Future Impact Will Be "Mammoth," Study Says

The study authors warn that “this figure represents a mammoth potential transfer of wealth from future taxpayers to current government employees and retirees—for a type of benefit that is not available to the vast majority of private-sector workers.”

While each municipality and district negotiates its health insurance coverage separately, Affredou says that the village is responsible for 100% of a insurance costs for retirees and their spouses until Medicare begins at age 67, then it only pays for a Medicare supplement. According to the town’s audit, retirees there will be responsible for 25 to 65% of their health care cost, depending on their length of service.

The Empire Center report recommends a four-step plan for curbing retiree health care costs to avoid a burden it calls “unattainable and unaffordable.”



Comments:

Maybe we can do a "Euro-Bond" offering where we can raise all of this money ($205 Billion) from our European brethren ( they seem to be doing pretty well over there right now).

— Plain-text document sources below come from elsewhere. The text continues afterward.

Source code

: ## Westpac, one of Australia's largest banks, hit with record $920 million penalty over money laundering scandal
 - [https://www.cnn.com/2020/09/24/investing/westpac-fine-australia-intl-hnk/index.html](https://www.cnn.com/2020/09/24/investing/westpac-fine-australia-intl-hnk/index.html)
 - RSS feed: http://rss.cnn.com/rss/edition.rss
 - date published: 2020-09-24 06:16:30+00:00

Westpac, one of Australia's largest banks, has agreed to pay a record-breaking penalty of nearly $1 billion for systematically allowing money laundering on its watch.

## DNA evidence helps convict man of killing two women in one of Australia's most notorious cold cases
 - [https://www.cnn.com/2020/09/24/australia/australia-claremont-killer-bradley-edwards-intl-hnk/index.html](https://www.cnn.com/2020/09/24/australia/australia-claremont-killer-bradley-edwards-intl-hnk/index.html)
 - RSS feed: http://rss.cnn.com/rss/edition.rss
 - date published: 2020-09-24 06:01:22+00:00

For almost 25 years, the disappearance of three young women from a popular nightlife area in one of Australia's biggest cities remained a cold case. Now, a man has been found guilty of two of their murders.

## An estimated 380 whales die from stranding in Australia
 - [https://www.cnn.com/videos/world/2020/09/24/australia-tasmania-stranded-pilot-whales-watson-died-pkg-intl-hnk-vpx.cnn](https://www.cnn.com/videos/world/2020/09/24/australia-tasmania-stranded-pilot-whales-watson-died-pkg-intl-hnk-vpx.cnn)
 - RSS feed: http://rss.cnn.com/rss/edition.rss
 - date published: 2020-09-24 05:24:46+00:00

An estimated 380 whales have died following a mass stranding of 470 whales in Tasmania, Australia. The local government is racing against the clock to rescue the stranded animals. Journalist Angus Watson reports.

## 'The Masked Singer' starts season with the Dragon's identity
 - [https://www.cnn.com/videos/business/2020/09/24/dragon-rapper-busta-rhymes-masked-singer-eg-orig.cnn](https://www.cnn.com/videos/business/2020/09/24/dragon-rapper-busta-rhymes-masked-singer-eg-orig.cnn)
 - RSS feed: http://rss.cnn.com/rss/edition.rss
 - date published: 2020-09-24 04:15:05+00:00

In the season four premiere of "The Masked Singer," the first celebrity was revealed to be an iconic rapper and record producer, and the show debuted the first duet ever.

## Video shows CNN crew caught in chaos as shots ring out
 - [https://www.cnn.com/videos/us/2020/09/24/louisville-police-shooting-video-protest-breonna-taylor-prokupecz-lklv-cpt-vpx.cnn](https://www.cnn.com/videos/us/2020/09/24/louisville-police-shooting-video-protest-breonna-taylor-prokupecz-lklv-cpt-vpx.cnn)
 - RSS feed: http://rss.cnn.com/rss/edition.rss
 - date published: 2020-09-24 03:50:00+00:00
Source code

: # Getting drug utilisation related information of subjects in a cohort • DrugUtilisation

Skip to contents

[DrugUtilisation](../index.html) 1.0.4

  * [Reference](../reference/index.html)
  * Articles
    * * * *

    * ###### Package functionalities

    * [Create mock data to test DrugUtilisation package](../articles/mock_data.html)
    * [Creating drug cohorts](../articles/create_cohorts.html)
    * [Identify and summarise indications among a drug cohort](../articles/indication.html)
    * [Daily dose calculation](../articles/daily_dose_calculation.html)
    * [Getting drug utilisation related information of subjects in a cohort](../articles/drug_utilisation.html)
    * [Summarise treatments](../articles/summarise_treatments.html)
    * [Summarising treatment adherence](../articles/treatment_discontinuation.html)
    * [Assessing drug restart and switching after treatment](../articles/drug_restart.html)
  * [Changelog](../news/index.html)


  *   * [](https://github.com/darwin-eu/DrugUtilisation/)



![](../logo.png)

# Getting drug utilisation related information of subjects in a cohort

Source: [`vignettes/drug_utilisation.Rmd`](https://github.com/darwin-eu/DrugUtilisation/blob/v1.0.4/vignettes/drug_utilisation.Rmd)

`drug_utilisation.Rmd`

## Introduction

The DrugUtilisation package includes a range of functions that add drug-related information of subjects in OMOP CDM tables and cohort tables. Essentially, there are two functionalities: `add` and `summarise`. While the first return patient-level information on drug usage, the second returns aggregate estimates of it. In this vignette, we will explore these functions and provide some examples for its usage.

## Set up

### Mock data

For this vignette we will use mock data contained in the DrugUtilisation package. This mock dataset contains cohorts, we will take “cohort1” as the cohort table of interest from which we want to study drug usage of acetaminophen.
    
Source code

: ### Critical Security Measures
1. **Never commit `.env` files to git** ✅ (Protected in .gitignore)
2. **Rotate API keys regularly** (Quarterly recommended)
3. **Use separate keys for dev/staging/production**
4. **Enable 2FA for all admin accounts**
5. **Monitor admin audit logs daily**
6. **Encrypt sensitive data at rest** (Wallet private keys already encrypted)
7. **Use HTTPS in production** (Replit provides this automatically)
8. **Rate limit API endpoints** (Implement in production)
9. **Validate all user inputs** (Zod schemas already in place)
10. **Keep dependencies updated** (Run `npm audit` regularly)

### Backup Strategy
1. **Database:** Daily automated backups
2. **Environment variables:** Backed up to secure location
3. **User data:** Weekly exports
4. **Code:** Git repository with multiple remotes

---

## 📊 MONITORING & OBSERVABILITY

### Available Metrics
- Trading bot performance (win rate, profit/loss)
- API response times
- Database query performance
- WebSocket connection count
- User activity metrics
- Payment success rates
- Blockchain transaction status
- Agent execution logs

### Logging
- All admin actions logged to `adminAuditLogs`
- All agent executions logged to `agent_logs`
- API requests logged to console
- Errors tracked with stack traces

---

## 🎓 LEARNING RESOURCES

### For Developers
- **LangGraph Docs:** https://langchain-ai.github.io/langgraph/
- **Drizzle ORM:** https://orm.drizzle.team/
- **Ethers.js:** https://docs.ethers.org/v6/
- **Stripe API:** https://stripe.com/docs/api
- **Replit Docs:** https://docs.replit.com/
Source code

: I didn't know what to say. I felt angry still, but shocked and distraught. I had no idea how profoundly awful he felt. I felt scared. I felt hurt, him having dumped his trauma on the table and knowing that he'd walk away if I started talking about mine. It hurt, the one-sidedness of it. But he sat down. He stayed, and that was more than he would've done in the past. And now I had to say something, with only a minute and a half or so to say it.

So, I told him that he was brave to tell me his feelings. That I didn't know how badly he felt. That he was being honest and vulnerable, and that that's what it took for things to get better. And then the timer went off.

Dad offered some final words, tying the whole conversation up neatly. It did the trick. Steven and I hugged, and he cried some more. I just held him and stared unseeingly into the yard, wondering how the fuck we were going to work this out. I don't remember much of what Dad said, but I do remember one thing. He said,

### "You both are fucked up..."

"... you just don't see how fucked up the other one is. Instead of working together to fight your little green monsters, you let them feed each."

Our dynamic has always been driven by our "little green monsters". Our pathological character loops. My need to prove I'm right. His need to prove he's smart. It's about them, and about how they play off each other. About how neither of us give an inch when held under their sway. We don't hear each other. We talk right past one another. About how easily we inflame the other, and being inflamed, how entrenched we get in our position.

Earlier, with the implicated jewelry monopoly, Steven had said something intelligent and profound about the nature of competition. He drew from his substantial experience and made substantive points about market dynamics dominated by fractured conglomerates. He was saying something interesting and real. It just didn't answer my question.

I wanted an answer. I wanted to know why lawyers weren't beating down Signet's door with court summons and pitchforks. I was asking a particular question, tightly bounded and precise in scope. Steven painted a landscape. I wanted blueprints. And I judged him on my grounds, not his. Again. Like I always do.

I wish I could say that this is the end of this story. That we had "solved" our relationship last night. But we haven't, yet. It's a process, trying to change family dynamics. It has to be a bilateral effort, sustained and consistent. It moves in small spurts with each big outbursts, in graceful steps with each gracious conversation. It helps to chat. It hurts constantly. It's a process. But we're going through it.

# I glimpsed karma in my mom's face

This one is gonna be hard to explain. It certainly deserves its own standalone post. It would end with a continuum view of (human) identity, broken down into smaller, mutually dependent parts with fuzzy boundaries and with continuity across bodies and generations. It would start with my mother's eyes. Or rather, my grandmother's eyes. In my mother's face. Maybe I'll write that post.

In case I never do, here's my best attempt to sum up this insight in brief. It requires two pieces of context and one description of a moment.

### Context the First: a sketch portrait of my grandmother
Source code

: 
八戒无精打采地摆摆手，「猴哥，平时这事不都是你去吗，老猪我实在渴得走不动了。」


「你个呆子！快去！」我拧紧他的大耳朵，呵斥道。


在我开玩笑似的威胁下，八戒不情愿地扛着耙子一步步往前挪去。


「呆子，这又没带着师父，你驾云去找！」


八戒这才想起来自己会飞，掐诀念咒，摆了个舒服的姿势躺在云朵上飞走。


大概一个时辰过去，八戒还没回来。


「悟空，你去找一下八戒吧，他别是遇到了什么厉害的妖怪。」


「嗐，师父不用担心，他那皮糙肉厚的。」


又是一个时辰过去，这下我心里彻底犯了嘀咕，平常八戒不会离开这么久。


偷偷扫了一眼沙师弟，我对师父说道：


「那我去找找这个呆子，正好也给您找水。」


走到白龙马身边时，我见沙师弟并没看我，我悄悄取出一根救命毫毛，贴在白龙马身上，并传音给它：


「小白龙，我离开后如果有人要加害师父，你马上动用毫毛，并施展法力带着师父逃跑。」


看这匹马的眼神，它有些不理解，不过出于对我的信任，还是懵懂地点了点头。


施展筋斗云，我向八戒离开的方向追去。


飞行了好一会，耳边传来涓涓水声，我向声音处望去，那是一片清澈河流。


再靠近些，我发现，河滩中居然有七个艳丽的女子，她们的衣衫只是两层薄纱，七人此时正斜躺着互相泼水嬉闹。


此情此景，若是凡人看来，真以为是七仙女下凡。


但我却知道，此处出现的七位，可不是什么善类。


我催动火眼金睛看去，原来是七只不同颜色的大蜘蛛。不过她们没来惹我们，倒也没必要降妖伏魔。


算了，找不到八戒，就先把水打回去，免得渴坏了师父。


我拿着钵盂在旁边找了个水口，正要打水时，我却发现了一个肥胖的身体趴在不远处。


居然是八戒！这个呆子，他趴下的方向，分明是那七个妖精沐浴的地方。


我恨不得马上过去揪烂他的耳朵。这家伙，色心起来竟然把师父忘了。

Then we can have Goldman Sachs or one of the "TFTF's" write a few "credit default swaps" that we New Yorkers can buy (secretively of course through an unnamed third party clearing house) and when we can't pay it back, we can collect on the credit default swaps ( I think Goldman has already done a similar trade like this via the residential mortgage market). I guess the other option would be to quietly sell our homes and leave NY before the state starts to impose this future tax burden on us.